Ever had a bear try to claw its way into your house?
Kara Jackson has. The Forest Falls, Calif., youngster was home alone one afternoon when a bear tried to climb in through an open kitchen window. Kara knew what to do, however, and made enough noise to startle the bear and chase it away.
It was the family’s third bear encounter in a month.
Although you might not live in bear country like the Jacksons do, millions of Americans live in rural areas or have vacation homes where bears roam. A thrilling sight in the wild, a bear is less than charming when it’s trying to stick its nose in your refrigerator.
Keeping bears out of your household has a lot to do with common sense. Here’s what you need to know:
Eliminating enticing odors
Bears have excellent sniffers. Your first line of defense is to make sure they’re not attracted to your property because you left foodstuffs outside.
Bird feeders: Regularly clean up debris beneath bird feeders. Put away your bird feeders in early spring (April 1) and don’t put them back up until mid-November. Bring hummingbird feeders in at night.
Pet food: Feed pets indoors when possible, and store pet food indoors. If you feed animals outdoors, bring food dishes in at night.
Garbage: Put garbage out shortly before pickup time. Store garbage in a bear-resistant trash container or inside a storage area. Double-bag to reduce odors and place bags inside the container. Regularly clean and deodorize cans with bleach.
Grills: When cooking meat on the outdoor grill, don’t leave your food unattended. Thoroughly clean your grill after use, including the grease can and drip tray. Clean up spills on your deck or patio. Store the grill in a garage or shed when not in use.

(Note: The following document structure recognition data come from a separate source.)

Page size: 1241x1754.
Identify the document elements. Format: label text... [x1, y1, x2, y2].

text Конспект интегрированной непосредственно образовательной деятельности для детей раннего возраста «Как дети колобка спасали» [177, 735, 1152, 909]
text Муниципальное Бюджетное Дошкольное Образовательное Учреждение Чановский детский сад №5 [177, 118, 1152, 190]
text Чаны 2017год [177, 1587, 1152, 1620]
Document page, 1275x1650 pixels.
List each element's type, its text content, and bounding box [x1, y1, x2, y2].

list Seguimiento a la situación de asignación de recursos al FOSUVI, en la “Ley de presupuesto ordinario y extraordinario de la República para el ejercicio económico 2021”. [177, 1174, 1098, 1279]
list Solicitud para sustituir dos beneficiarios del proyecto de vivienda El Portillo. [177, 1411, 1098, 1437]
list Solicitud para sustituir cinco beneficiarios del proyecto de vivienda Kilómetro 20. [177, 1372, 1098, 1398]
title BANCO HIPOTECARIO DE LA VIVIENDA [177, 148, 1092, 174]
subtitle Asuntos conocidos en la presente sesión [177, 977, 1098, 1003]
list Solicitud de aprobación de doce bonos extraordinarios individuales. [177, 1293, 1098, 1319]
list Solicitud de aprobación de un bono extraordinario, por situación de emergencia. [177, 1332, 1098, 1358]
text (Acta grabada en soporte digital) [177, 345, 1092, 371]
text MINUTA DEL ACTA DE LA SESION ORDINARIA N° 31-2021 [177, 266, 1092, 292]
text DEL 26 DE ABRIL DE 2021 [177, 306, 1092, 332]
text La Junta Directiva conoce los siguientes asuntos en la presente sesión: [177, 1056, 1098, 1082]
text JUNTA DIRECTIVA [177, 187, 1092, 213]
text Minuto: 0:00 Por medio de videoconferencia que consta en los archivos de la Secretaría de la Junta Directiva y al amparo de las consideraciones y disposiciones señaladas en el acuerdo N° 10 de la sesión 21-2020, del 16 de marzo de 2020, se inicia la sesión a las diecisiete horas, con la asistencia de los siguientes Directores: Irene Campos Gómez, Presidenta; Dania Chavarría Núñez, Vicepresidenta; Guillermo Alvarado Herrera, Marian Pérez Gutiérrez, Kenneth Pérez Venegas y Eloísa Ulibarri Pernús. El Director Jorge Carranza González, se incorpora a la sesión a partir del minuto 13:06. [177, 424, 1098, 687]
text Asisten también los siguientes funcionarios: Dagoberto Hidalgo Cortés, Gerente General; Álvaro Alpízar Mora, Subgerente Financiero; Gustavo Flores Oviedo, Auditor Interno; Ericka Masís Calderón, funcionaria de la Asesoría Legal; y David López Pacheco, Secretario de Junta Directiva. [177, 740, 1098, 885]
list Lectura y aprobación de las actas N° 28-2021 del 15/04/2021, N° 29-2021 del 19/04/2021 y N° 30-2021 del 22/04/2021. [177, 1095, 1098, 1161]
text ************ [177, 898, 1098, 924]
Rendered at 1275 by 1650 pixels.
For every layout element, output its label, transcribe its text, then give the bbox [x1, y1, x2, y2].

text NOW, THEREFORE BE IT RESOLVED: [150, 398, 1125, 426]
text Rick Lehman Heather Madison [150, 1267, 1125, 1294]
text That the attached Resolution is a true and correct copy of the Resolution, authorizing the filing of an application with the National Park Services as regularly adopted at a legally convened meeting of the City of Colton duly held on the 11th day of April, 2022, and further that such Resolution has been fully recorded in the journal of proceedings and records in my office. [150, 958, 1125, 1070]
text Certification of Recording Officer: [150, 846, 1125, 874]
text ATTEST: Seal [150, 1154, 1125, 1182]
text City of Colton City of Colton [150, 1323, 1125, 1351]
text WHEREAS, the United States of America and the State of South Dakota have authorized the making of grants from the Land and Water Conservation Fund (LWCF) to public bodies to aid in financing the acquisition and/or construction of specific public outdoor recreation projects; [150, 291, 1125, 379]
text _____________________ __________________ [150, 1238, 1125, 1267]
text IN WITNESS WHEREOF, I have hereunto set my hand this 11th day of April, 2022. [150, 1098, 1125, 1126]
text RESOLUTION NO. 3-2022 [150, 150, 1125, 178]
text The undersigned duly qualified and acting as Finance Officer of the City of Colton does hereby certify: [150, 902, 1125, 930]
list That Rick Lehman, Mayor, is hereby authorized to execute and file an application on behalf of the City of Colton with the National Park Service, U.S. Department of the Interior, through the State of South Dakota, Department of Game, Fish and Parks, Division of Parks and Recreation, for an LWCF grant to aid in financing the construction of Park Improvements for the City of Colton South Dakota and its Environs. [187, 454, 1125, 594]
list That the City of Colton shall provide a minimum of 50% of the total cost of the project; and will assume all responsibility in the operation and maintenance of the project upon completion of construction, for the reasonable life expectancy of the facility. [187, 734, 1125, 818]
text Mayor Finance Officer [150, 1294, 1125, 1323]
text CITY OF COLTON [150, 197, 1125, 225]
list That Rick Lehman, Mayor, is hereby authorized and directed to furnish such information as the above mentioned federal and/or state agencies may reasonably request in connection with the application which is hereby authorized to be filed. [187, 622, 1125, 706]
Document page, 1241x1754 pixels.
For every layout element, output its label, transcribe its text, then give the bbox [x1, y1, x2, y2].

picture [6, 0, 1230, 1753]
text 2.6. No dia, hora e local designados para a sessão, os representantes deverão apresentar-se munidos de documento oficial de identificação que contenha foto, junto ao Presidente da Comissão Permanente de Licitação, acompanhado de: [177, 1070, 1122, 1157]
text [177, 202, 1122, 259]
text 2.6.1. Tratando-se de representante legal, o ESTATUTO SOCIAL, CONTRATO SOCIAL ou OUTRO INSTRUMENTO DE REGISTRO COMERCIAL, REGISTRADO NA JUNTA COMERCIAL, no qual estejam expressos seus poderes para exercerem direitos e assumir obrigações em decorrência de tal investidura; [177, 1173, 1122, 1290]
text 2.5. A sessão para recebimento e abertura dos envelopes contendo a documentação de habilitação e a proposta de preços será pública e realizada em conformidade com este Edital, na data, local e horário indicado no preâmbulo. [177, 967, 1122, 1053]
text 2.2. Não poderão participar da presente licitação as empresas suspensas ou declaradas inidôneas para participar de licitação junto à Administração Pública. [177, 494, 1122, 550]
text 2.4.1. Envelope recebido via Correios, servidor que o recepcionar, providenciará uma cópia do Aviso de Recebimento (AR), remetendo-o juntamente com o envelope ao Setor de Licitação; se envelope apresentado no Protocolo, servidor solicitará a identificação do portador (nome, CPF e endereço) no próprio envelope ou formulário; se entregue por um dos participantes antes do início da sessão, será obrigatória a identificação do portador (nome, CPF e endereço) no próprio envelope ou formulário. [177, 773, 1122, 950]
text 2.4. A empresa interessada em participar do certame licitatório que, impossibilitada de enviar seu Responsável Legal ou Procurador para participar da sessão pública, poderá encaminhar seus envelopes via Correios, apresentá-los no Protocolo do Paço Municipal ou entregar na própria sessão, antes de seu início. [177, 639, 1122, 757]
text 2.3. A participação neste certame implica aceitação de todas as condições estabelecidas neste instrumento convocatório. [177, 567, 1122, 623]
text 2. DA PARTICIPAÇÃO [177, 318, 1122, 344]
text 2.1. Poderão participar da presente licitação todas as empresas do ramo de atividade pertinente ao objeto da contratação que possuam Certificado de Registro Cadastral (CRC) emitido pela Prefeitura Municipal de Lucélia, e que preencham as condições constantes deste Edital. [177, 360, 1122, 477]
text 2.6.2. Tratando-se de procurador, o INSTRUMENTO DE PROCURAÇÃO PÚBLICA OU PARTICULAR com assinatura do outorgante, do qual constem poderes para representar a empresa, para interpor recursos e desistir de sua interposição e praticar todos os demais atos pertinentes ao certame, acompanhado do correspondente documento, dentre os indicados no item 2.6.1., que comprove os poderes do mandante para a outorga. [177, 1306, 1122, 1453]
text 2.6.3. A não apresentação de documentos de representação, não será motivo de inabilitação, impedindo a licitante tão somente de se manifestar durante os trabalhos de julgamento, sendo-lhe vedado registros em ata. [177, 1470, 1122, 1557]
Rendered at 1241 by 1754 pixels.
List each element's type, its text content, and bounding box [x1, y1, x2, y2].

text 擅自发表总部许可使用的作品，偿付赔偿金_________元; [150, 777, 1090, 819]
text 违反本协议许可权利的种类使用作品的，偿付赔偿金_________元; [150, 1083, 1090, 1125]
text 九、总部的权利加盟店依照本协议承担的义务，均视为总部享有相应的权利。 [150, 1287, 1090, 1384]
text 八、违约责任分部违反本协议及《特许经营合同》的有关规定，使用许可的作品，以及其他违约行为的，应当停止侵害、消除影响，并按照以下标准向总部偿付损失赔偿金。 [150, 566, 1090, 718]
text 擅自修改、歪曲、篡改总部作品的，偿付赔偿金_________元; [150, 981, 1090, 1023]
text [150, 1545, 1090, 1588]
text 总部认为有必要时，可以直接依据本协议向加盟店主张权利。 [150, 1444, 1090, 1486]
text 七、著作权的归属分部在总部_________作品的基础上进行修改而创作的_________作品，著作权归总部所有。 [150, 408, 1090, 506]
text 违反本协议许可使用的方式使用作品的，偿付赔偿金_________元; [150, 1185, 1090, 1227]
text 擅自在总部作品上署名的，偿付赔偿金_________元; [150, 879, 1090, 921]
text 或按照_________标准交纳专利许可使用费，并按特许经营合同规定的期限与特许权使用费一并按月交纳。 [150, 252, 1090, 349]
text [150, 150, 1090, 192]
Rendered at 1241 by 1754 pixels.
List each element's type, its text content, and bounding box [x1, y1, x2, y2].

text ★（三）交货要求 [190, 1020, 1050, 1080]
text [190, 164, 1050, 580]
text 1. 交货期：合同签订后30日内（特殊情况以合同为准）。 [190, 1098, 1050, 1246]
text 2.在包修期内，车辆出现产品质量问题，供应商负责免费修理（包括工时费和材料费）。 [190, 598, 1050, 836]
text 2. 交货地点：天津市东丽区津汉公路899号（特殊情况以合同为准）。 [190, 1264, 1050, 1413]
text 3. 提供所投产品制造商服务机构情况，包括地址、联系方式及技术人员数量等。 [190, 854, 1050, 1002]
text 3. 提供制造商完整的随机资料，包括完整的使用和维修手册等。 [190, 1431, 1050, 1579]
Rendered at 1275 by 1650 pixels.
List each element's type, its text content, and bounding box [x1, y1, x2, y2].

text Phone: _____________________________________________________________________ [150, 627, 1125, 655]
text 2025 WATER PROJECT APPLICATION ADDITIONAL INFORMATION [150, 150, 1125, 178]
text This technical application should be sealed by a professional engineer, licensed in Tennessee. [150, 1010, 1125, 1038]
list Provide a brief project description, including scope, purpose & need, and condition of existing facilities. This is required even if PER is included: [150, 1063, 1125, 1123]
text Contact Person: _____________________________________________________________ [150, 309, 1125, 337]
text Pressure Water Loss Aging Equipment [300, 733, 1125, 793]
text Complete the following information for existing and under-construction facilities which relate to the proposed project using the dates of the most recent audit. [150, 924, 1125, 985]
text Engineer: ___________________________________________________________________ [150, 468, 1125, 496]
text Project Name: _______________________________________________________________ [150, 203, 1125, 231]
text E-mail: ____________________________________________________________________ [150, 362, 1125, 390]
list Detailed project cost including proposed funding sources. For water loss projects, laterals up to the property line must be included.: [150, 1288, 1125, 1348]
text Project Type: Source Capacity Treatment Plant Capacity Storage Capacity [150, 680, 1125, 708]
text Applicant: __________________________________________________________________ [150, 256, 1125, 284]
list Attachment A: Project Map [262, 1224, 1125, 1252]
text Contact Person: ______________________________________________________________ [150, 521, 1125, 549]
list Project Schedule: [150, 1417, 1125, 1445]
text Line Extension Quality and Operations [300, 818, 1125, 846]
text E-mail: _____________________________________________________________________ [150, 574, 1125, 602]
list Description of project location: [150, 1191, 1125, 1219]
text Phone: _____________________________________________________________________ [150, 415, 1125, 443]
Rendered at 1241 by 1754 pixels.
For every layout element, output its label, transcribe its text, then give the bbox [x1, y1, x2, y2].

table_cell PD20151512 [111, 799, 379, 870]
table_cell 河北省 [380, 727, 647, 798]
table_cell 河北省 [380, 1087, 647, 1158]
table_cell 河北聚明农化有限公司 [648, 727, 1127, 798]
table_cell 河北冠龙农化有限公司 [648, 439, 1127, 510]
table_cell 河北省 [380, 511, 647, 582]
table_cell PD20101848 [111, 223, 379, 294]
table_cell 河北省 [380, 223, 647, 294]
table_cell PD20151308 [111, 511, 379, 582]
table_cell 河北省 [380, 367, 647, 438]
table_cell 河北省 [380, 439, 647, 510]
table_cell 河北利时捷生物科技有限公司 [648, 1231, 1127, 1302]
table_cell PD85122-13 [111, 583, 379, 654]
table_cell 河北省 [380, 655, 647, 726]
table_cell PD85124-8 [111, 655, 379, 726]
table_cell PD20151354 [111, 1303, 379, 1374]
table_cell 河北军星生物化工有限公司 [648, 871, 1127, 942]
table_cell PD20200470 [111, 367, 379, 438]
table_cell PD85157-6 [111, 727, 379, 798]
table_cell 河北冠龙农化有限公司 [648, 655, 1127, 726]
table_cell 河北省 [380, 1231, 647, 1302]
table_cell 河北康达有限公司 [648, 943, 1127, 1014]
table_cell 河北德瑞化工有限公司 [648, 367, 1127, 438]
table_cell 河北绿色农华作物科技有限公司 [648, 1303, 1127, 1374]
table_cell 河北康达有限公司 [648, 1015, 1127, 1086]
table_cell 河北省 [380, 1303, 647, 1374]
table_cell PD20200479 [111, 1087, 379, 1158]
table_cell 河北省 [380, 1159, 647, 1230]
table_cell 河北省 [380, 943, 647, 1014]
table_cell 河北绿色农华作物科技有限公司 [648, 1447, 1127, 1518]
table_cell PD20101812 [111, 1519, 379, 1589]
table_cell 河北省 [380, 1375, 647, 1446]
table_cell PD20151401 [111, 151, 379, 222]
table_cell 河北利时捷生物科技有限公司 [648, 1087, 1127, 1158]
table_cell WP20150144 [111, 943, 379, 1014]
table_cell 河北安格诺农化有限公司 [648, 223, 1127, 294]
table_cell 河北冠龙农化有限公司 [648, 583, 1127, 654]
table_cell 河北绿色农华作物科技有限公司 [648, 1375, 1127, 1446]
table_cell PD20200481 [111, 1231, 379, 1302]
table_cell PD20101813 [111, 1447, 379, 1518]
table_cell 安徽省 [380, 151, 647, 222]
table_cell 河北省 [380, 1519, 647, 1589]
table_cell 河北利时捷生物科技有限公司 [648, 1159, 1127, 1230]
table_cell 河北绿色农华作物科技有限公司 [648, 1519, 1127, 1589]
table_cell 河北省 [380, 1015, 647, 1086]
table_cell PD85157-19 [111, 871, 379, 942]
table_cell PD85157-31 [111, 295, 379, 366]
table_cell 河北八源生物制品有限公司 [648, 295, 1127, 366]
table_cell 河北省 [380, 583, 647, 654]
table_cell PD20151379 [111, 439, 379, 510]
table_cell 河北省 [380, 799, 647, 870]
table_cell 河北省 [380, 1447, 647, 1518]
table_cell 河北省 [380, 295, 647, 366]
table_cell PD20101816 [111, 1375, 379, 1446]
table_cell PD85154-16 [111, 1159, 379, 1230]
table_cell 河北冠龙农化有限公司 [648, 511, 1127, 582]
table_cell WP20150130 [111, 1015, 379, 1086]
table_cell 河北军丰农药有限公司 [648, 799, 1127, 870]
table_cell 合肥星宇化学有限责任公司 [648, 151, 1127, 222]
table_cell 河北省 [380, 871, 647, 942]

Compost: Don’t add pungent items such as meat, melon rinds, or sweet-smelling foods to your compost pile. Regularly turn the pile and add lime to reduce odors.
Fruit trees and berry bushes: Harvest fruit from fruit trees and berry bushes as soon as it’s ripe. Pick up fallen produce frequently; rethink planting more fruit trees or berry bushes.
Beehives: Protect beehives with electric fencing.
Other: Even non-food items can attract bears. Take scented items, such as suntan lotion, insect repellent, soap, or candles indoors when not in use.
Preventing home invasions
During spring and fall, when bears are roaming around seeking food, or when a bear is reported in your area, close and lock windows and doors at all times. (Scents wafting from your home can lure bears inside.) Here are other ways to prevent bears from entering your yard, home, and garage.
Electric fencing: Install electric fencing around your yard or around fruit trees and gardens. Electric fencing gives bears a shock, but doesn’t harm them.
You’ll need an energy source (either a 12-volt marine battery or 110-volt household current), plus an energizer, fence posts, a grounding rod, and 14- or 12-gauge, hi-tensile galvanized steel wire. The largest expense is the energizer, a device that delivers the electrical pulse to the wire fence. Look for a charger that offers a minimum of .7 joules to effectively shock a bear.
A heavy-duty electric fencing kit that covers a 50-by-50-foot area costs about $1,100.
Bars/grilles on windows: Bears can easily push through screens and glass windows; steel grilles and bars — called burglar bars — are good deterrents. A burglar bar with a quick release mechanism for emergency egress is $200-$250 for a 42-by-54-inch window.
Deterrents: Install and use specially designed animal deterrents to discourage bears from entering your property.
- Infrared motion detector water sprays are design to humanely scare off all kinds of animals, including bears. Hook them to your garden hose or irrigation system. $50-$90.
- Motion-activated sound systems simulate a barking dog. Some types are radar-activated, meaning they can detect motion behind solid objects, such as fences. $60-$90.
- Motion-sensor lighting helps startle any kind of intruder — man or animal. $25-$100.
For a passive deterrent, liberally apply pine-scented cleaner around doors, window frames, and porch steps.
Crawl spaces: Securely block access to potential hibernation sites such as crawl spaces under decks and buildings.
What to do when you’re away
If your away from your house for an extended period of time, or you’re closing a vacation cabin for the season, be sure to clean out all foodstuffs from shelves, refrigerators, freezers, and pantries. Also:
- Sweep up any crumbs and debris, and remove all trash.
- Protect windows with heavy shutters. The Alaska Dept. of Fish and Game recommends custom-cut panels of ¾-inch plywood secured with hanger bolts.
- Don’t store food, such as dry pet food, anywhere in your house or garage. Remove it until you return.
Close encounters: What to do
Always be ready for an encounter with a bear in bear country and carry pepper spray. Use it only in the event of an attack. Black bears likely will run when you make noise by clapping, yelling, banging pots and pans, or blowing a boat air horn.
However, if you encounter a grizzly, remain quiet and back slowly away. Be certain you know the difference between a black bear and grizzly.